### What to produce
Repeat the passage from the excerpted text on carrying a user's environment on a USB key, from "Easy to imagine" up to and including "environment whereever you go.".

### Excerpted text
•••


    Would be really interesting if there were coordinated user directories: every OS would leave an identifier (maybe a whole XML file with all the mappings) and you could plug in via USB key. The OS would just read the identifier and know where to go for your bookmarks, passwords, window setting preferences etc. Things that were OS or machine specific would stay with the user, but only be accessed in the correct location.

    • HisDivineOrder
    • 12 years ago

    A world where storage is universal and the OS is carried with the user. Instead of taking your login info with you, you take your login, your install, your programs, your everything in your USB key. Any time you load it up on a computer you have designated as your homebase, it could back it up to a secondary location that also allows you to duplicate it. Of course, you’d still have your login info to access the USB key or any information contained on it.

    I imagine a flash drive with USB3/Thunderpants (or w/e) would be a great way to do this because an appropriately swift USB3 flash drive could be as fast as most 5400RPM drives of today are. You’d suffer no ill effects and have the ability carry your programs, settings, your files, etc with you whereever you go. And have the contents encrypted just in case it gets lost. Of course, there are added security concerns as well, but then there always are every time accessibility goes up.

    Easy to imagine having a flash drive that gets smaller and smaller that connects to your computer merely by being flashed in front of a Kinect-tech-based webcam that uses a Surface-like detection scheme to sense the presence of the flash drive being run in front of the camera. Perhaps you hold a button on the “key” and the webcam detects a light or acknowledgement signal. The computer then reads the info off the short range wireless and starts a login “the slow way” or you can plug it in and go “the fast way.” Either way, you enter your login info and have your entire working environment whereever you go.

•••

Collected data entries:
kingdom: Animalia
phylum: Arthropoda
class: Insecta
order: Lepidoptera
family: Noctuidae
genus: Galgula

•••

### Finished exercise
Easy to imagine having a flash drive that gets smaller and smaller that connects to your computer merely by being flashed in front of a Kinect-tech-based webcam that uses a Surface-like detection scheme to sense the presence of the flash drive being run in front of the camera. Perhaps you hold a button on the “key” and the webcam detects a light or acknowledgement signal. The computer then reads the info off the short range wireless and starts a login “the slow way” or you can plug it in and go “the fast way.” Either way, you enter your login info and have your entire working environment whereever you go.